Um autor só pode ser entendido como tal quando uma constelação soberana gira em torno de si, mas simultaneamente se desvia da sua órbita original, possibilitando-nos a capacidade de viajar de estrela em estrela até à verdade. Parafraseando-o no catálogo da sua exposição (decorrida no ano do seu suicídio, 1970): “Dividi a minha existência de 45 anos, repleta de contradições, em quatro correntes: os Rios do Livro, Teatro, Corpo, Ação e os estruturei de modo a desaguarem no Mar da Fertilidade”. São estas as quatro máscaras principais de Mishima: o escritor, o dramaturgo, o aristocrata e o guerreiro. Todas elas desaguam na origem, naquela mesma fonte; a verdade que faz nascer algo perante a destruição do tempo – como no final de Tennin Gosui (A Queda de um Anjo, 1970). A vida, mas mais drasticamente a morte, são susceptíveis de serem artísticas e esse é o fascínio (mas o terror) da vida e obra de Mishima.

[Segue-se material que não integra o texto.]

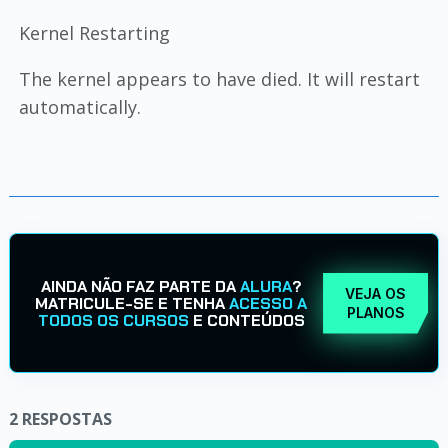
Kernel Restarting
The kernel appears to have died. It will restart
automatically.
AINDA NÃO FAZ PARTE DA
ALURA
?
VEJA OS
MATRICULE-SE E TENHA
ACESSO A
PLANOS
TODOS OS CURSOS
E CONTEÚDOS
2
RESPOSTAS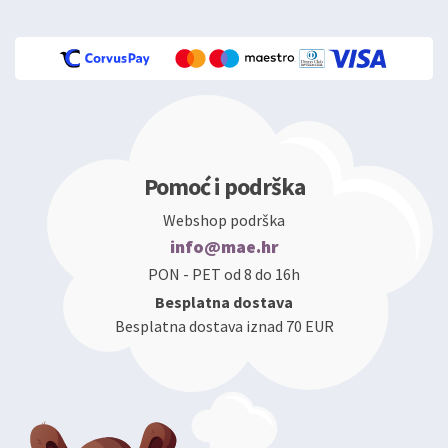
Pomoć i podrška
Webshop podrška
info@mae.hr
PON - PET od 8 do 16h
Besplatna dostava
Besplatna dostava iznad 70 EUR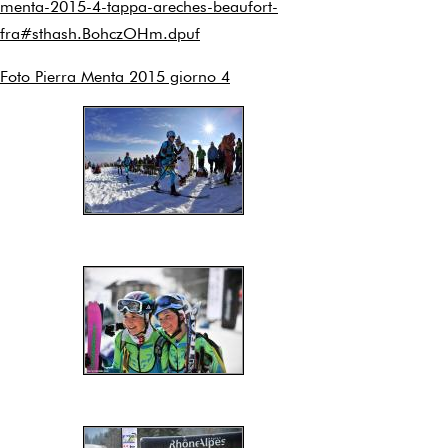
menta-2015-4-tappa-areches-beaufort-
fra#sthash.BohczOHm.dpuf
Foto Pierra Menta 2015 giorno 4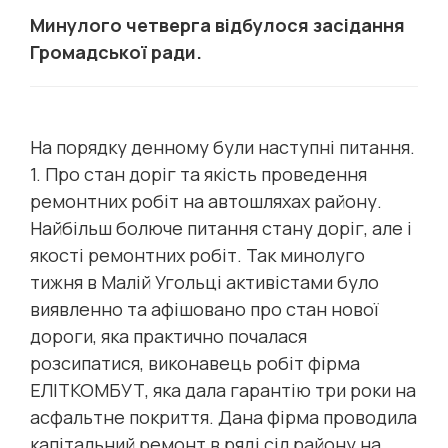
Минулого четверга відбулося засідання
Громадської ради.
На порядку денному були наступні питання.
1. Про стан доріг та якість проведення
ремонтних робіт на автошляхах району.
Найбільш болюче питання стану доріг, але і
якості ремонтних робіт. Так минолуго
тижня в Малій Угольці активістами було
виявленно та афішовано про стан нової
дороги, яка практично почалася
розсипатися, виконавець робіт фірма
ЕЛІТКОМБУТ, яка дала гарантію три роки на
асфальтне покриття. Дана фірма проводила
капітальний ремонт в ряді сіл району на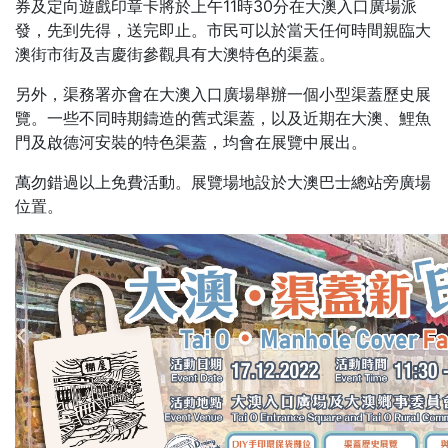
券及定向遊戲印章卡將於上午11時30分在大澳入口廣場派
發，先到先得，送完即止。市民可以於當天任何時間親臨大
澳街市街及吉慶街參觀具有大澳特色的渠蓋。
另外，渠務署亦會在大澳入口廣場舉辦一個小型渠蓋歷史展
覽。一些不同時期鑄造的舊式渠蓋，以及近期在大澳、鯉魚
門及啟德河安裝的特色渠蓋，均會在展覽中展出。
萬勿錯過以上免費活動。展覽場地設於大澳巴士總站旁廣場
位置。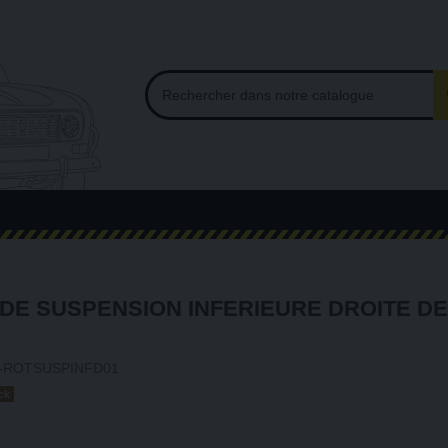
DE SUSPENSION INFERIEURE DROITE DE 
-ROTSUSPINFD01
ck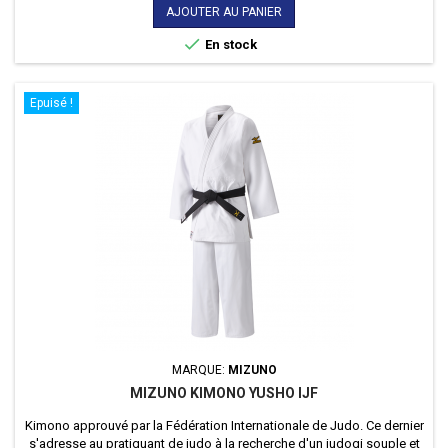
AJOUTER AU PANIER

En stock
Epuisé !
MARQUE:
MIZUNO
MIZUNO KIMONO YUSHO IJF
Kimono approuvé par la Fédération Internationale de Judo. Ce dernier
s'adresse au pratiquant de judo à la recherche d'un judogi souple et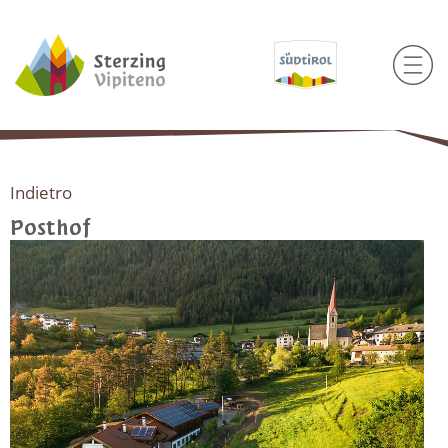
Indietro
Posthof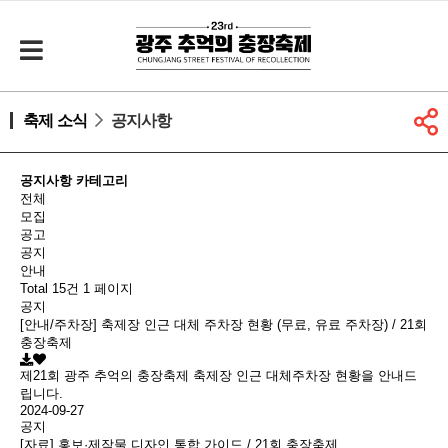
축제 소식
공지사항
공지사항 카테고리
전체
모집
공고
공지
안내
Total 15건
1 페이지
공지
[안내/주차장] 축제장 인근 대체 주차장 현황 (무료, 유료 주차장) / 21회
충장축제
제21회 광주 추억의 충장축제 축제장 인근 대체주차장 현황을 안내드
립니다.
2024-09-27
공지
[자료] 홍보·제작물 디자인 통합 가이드 / 21회 충장축제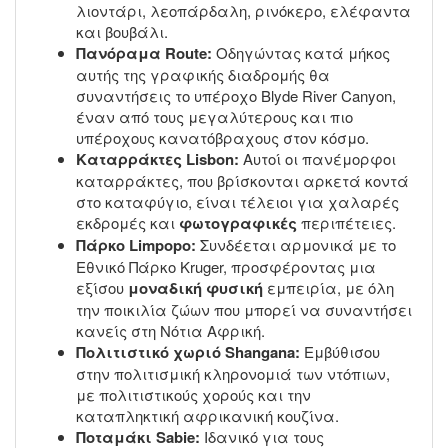
λιοντάρι, λεοπάρδαλη, ρινόκερο, ελέφαντα
και βουβάλι.
Πανόραμα Route:
Οδηγώντας κατά μήκος
αυτής της γραφικής διαδρομής θα
συναντήσεις το υπέροχο Blyde River Canyon,
έναν από τους μεγαλύτερους και πιο
υπέροχους κανατόβραχους στον κόσμο.
Καταρράκτες Lisbon:
Αυτοί οι πανέμορφοι
καταρράκτες, που βρίσκονται αρκετά κοντά
στο καταφύγιο, είναι τέλειοι για χαλαρές
εκδρομές και
φωτογραφικές
περιπέτειες.
Πάρκο Limpopo:
Συνδέεται αρμονικά με το
Εθνικό Πάρκο Kruger, προσφέροντας μια
εξίσου
μοναδική φυσική
εμπειρία, με όλη
την ποικιλία ζώων που μπορεί να συναντήσει
κανείς στη Νότια Αφρική.
Πολιτιστικό χωριό Shangana:
Εμβύθισου
στην πολιτισμική κληρονομιά των ντόπιων,
με πολιτιστικούς χορούς και την
καταπληκτική αφρικανική κουζίνα.
Ποταμάκι Sabie:
Ιδανικό για τους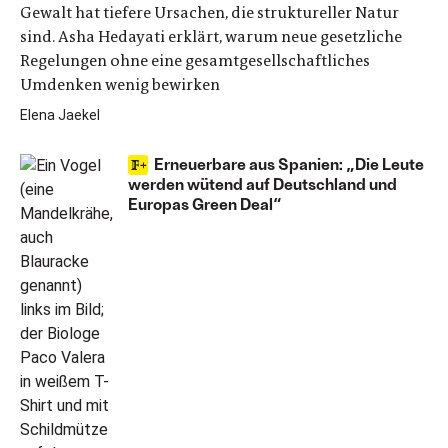
Gewalt hat tiefere Ursachen, die struktureller Natur
sind. Asha Hedayati erklärt, warum neue gesetzliche
Regelungen ohne eine gesamtgesellschaftliches
Umdenken wenig bewirken
Elena Jaekel
Erneuerbare aus Spanien: „Die Leute
werden wütend auf Deutschland und
Europas Green Deal“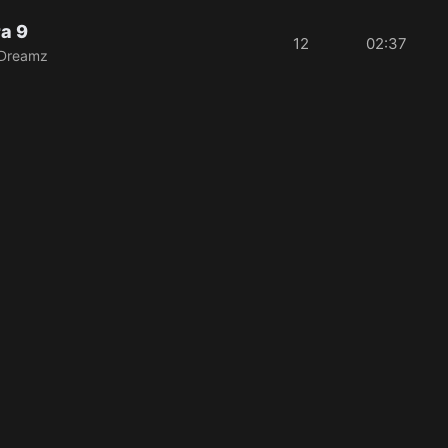
a 9
12
02:37
 Dreamz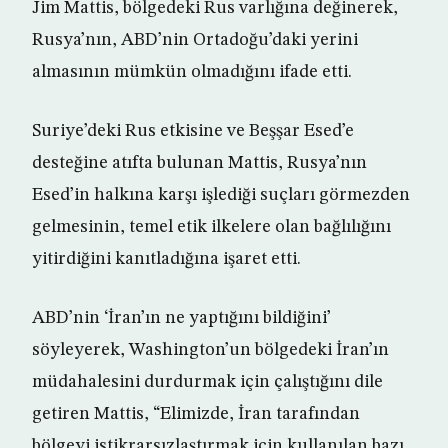
Jim Mattis, bölgedeki Rus varlığına değinerek,
Rusya’nın, ABD’nin Ortadoğu’daki yerini
almasının mümkün olmadığını ifade etti.
Suriye’deki Rus etkisine ve Beşşar Esed’e
desteğine atıfta bulunan Mattis, Rusya’nın
Esed’in halkına karşı işlediği suçları görmezden
gelmesinin, temel etik ilkelere olan bağlılığını
yitirdiğini kanıtladığına işaret etti.
ABD’nin ‘İran’ın ne yaptığını bildiğini’
söyleyerek, Washington’un bölgedeki İran’ın
müdahalesini durdurmak için çalıştığını dile
getiren Mattis, “Elimizde, İran tarafından
bölgeyi istikrarsızlaştırmak için kullanılan bazı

Hanjo (1956) representará uma surpresa para os menos conhecedores, pensando erradamente que a morte é a única inquietação de Mishima, como suscitará o escândalo para os entendidos no teatro Noh. Não mostrando uma formalidade radical (outras peças são-no mais veementemente: Madame de Sade (1965) ou Meu Amigo Hitler de 1968) mantendo, assim, certo classicismo temático (a loucura da amante e a impossibilidade do amor), Mishima inverte do avesso as intenções aparentes desta curta peça, tornando-a uma digna representante das tragédias silenciosas, na esteira da moderníssima escrita psico-sexual dos seus contemporâneos (ver Utsukushisa to Kanashimi to [Beleza e Tristeza, 1964] de Yasunari Kawabata ou Kagi [Confissão Impudica, 1956] de Junichirô Tanizaki) com a introdução da personagem extremamente disforme, mas palpável, de Jitsuko, uma mulher ressentida com a beleza amorosa, rememorando subtilmente a personagem sádica de Kyoko no ie (A Casa de Kyoko, 1959), certas confissões do narrador de Kamen no Kokuhaku (Confissões de uma máscara, 1948) e, evidentemente, o personagem principal de Kinkaku-ji (O Templo do Pavilhão Dourado, 1956) que queima o exuberante e erótico Pavilhão Dourado, por não resistir a tanta beleza estática. Também o final de Hanjo é deliberadamente aberto para sublinhar a última linha de Jitsuko: sorrindo com a impossibilidade de qualquer tipo de felicidade; guardando a beleza só para ela.
Como disse Mishima: “O drama magnífico onde escorre sangue falso talvez seja uma experiência mais forte e profunda do que as da vida e possivelmente comova e enriqueça as pessoas.” Esperemos que assim seja com esta.